Singosari kemudian berhasil mengembangkan pertanian yang subur di sepanjang aliran sungai Brantas, serta perdagangan laut yang menguntungkan di sepanjang Laut Jawa. Pada 1275 dan 1291 Raja Singosari yaitu Kertanegara menyerang kerajaan maritim Sriwijaya di Sumatera Selatan dan kemudian mengontrol perdagangan laut di laut Jawa dan Sumatera.

Dalam masa kejayaannya, Singosari begitu kuat, bahkan Kaisar Mongol Kubilai Khan yang perkasa menganggap penting mengirim armada dan utusan khusus ke kerajaan Singosari untuk menuntut Raja Kertanegara secara pribadi  untuk memberikan loyalitas kepada Mongol.

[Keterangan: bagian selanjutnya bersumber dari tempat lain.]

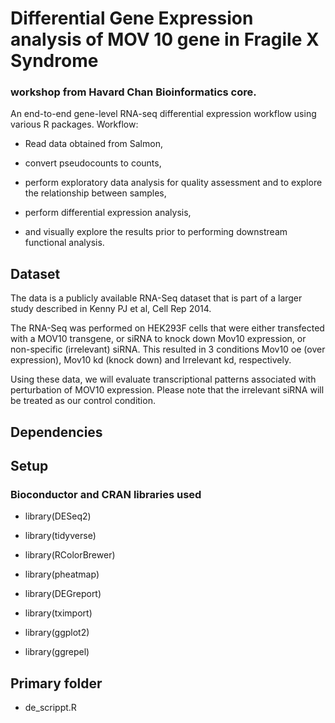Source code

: # Differential Gene Expression analysis of MOV 10 gene in Fragile X Syndrome

### workshop from Havard Chan Bioinformatics core.

An end-to-end gene-level RNA-seq differential expression workflow using various R packages. Workflow:

- Read data obtained from Salmon, 

- convert pseudocounts to counts, 

- perform exploratory data analysis for quality assessment and to explore the relationship between samples,

- perform differential expression analysis, 

- and visually explore the results prior to performing downstream functional analysis.

## Dataset

 The data is a publicly available RNA-Seq dataset that is part of a larger study described in Kenny PJ et al, Cell Rep 2014.

The RNA-Seq was performed on HEK293F cells that were either transfected with a MOV10 transgene, or siRNA to knock down Mov10 expression, or non-specific (irrelevant) siRNA. This resulted in 3 conditions Mov10 oe (over expression), Mov10 kd (knock down) and Irrelevant kd, respectively.

Using these data, we will evaluate transcriptional patterns associated with perturbation of MOV10 expression. Please note that the irrelevant siRNA will be treated as our control condition.

## Dependencies
## Setup
### Bioconductor and CRAN libraries used
- library(DESeq2)

- library(tidyverse)

- library(RColorBrewer)

- library(pheatmap)

- library(DEGreport)

- library(tximport)

- library(ggplot2)

- library(ggrepel)

## Primary folder

- de_scrippt.R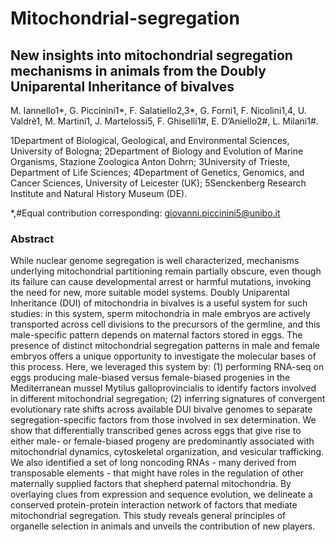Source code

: # Mitochondrial-segregation

## New insights into mitochondrial segregation mechanisms in animals from the Doubly Uniparental Inheritance of bivalves
M. Iannello1*, G. Piccinini1*, F. Salatiello2,3*, G. Forni1, F. Nicolini1,4, U. Valdrè1, M. Martini1, J. Martelossi5, F. Ghiselli1#, E. D’Aniello2#, L. Milani1#.

1Department of Biological, Geological, and Environmental Sciences, University of Bologna; 2Department of Biology and Evolution of Marine Organisms, Stazione Zoologica Anton Dohrn; 3University of Trieste, Department of Life Sciences; 4Department of Genetics, Genomics, and Cancer Sciences, University of Leicester (UK); 5Senckenberg Research Institute and Natural History Museum (DE).

*,#Equal contribution
corresponding: giovanni.piccinini5@unibo.it

### Abstract
	 	 	
While nuclear genome segregation is well characterized, mechanisms underlying mitochondrial partitioning remain partially obscure, even though its failure can cause developmental arrest or harmful mutations, invoking the need for new, more suitable model systems. Doubly Uniparental Inheritance (DUI) of mitochondria in bivalves is a useful system for such studies: in this system, sperm mitochondria in male embryos are actively transported across cell divisions to the precursors of the germline, and this male-specific pattern depends on maternal factors stored in eggs. The presence of distinct mitochondrial segregation patterns in male and female embryos offers a unique opportunity to investigate the molecular bases of this process.
Here, we leveraged this system by: (1) performing RNA-seq on eggs producing male-biased versus female-biased progenies in the Mediterranean mussel Mytilus galloprovincialis to identify factors involved in different mitochondrial segregation; (2) inferring signatures of convergent evolutionary rate shifts across available DUI bivalve genomes to separate segregation-specific factors from those involved in sex determination. We show that differentially transcribed genes across eggs that give rise to either male- or female-biased progeny are predominantly associated with mitochondrial dynamics, cytoskeletal organization, and vesicular trafficking. We also identified a set of long noncoding RNAs - many derived from transposable elements - that might have roles in the regulation of other maternally supplied factors that shepherd paternal mitochondria. By overlaying clues from expression and sequence evolution, we delineate a conserved protein-protein interaction network of factors that mediate mitochondrial segregation. This study reveals general principles of organelle selection in animals and unveils the contribution of new players.
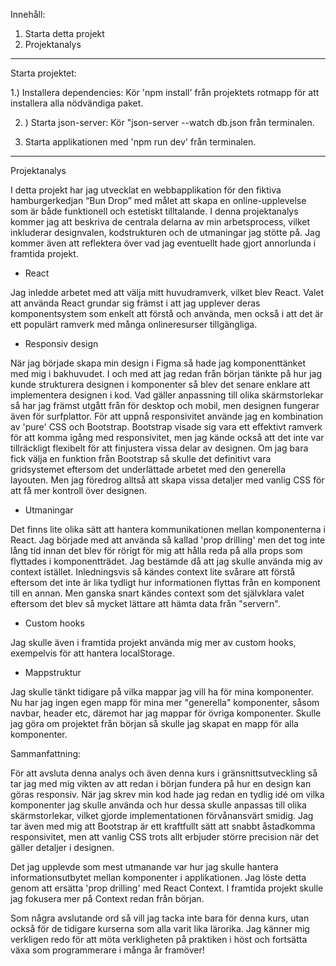 
Innehåll:

   1. Starta detta projekt 
   2. Projektanalys
      
------------------------------------------------------------------------------------

Starta projektet:

1.) Installera dependencies:
Kör 'npm install' från projektets rotmapp för att installera alla nödvändiga paket.

2. ) Starta json-server:
Kör "json-server --watch db.json från terminalen.

3) Starta applikationen med 'npm run dev' från terminalen.
----------------------------------------------------------------------------------

Projektanalys

I detta projekt har jag utvecklat en webbapplikation för den fiktiva hamburgerkedjan “Bun Drop” med målet att skapa en online-upplevelse som är både funktionell och estetiskt tilltalande. I denna projektanalys kommer jag att beskriva de centrala delarna av min arbetsprocess, vilket inkluderar designvalen, kodstrukturen och de utmaningar jag stötte på. Jag kommer även att reflektera över vad jag eventuellt hade gjort annorlunda i framtida projekt.

 - React

Jag inledde arbetet med att välja mitt huvudramverk, vilket blev React. Valet att använda React grundar sig främst i att jag upplever deras komponentsystem som enkelt att förstå och använda, men också i att det är ett populärt ramverk med många onlineresurser tillgängliga. 

- Responsiv design

När jag började skapa min design i Figma så hade jag komponenttänket med mig i bakhuvudet. I och med att jag redan från början tänkte på hur jag kunde strukturera designen i komponenter så blev det senare enklare att implementera designen i kod. Vad gäller anpassning till olika skärmstorlekar så har jag främst utgått från för desktop och mobil, men designen fungerar även för surfplattor. För att uppnå responsivitet använde jag en kombination av 'pure' CSS och Bootstrap. Bootstrap visade sig vara ett effektivt ramverk för att komma igång med responsivitet, men jag kände också att det inte var tillräckligt flexibelt för att finjustera vissa delar av designen. Om jag bara fick välja en funktion från Bootstrap så skulle det definitivt vara gridsystemet eftersom det underlättade arbetet med den generella layouten. Men jag föredrog alltså att skapa vissa detaljer med vanlig CSS för att få mer kontroll över designen.

- Utmaningar

Det finns lite olika sätt att hantera kommunikationen mellan komponenterna i React. Jag började med att använda så kallad 'prop drilling' men det tog inte lång tid innan det blev för rörigt för mig att hålla reda på alla props som flyttades i komponentträdet. Jag bestämde då att jag skulle använda mig av context istället. Inledningsvis så kändes context lite svårare att förstå eftersom det inte är lika tydligt hur informationen flyttas från en komponent till en annan. Men ganska snart kändes context som det självklara valet eftersom det blev så mycket lättare att hämta data från "servern". 

- Custom hooks

Jag skulle även i framtida projekt använda mig mer av custom hooks, exempelvis för att hantera localStorage. 

- Mappstruktur

Jag skulle tänkt tidigare på vilka mappar jag vill ha för mina komponenter. Nu har jag ingen egen mapp för mina mer "generella" komponenter, såsom navbar, header etc, däremot har jag mappar för övriga komponenter. Skulle jag göra om projektet från början så skulle jag skapat en mapp för alla komponenter.

Sammanfattning:

För att avsluta denna analys och även denna kurs i gränsnittsutveckling så tar jag med mig vikten av att redan i början fundera på hur en design kan göras responsiv. När jag skrev min kod hade jag redan en tydlig idé om vilka komponenter jag skulle använda och hur dessa skulle anpassas till olika skärmstorlekar, vilket gjorde implementationen förvånansvärt smidig. Jag tar även med mig att Bootstrap är ett kraftfullt sätt att snabbt åstadkomma responsivitet, men att vanlig CSS trots allt erbjuder större precision när det gäller detaljer i designen.

Det jag upplevde som mest utmanande var hur jag skulle hantera informationsutbytet mellan komponenter i applikationen. Jag löste detta genom att ersätta 'prop drilling' med React Context. I framtida projekt skulle jag fokusera mer på Context redan från början.

Som några avslutande ord så vill jag tacka inte bara för denna kurs, utan också för de tidigare kurserna som alla varit lika lärorika. Jag känner mig verkligen redo för att möta verkligheten på praktiken i höst och fortsätta växa som programmerare i många år framöver!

Sebagai jawabannya, ternyata Raja Kertanegara memotong telinga salah satu utusan tersebut sebagai pesan kepada Kubilai Khan bahwa Singosari tidak akan tunduk.

Kemudian Kertanegara dibunuh oleh salah seorang raja bawahannya yaitu Jayakatwang tahun 1293. Ketika armada perang dikirim oleh Kubilai Khan tiba di Jawa, mereka tidak mengetahui bahwa rupanya Raja Kertanegara sudah tiada. Menantu Kertanegara, Raden Wijaya, berhasil membujuk armada Kublai Khan untuk membunuh Jayakatwang, tetapi kemudian justru berbalik mengusir armada Mongol dari Jawa.

Raden Wijaya selanjutnya mendirikan kerajaan Majapahit tahun 1294 di utara Singosari yaitu di Porong. Maka berlangsunglah sebuah masa keemasan bagi sebuah kerajaan bernama Majapahit yang kekuasaannya mencakup Indonesia saat ini dan bahkan hingga ke Malaysia dan Thailand.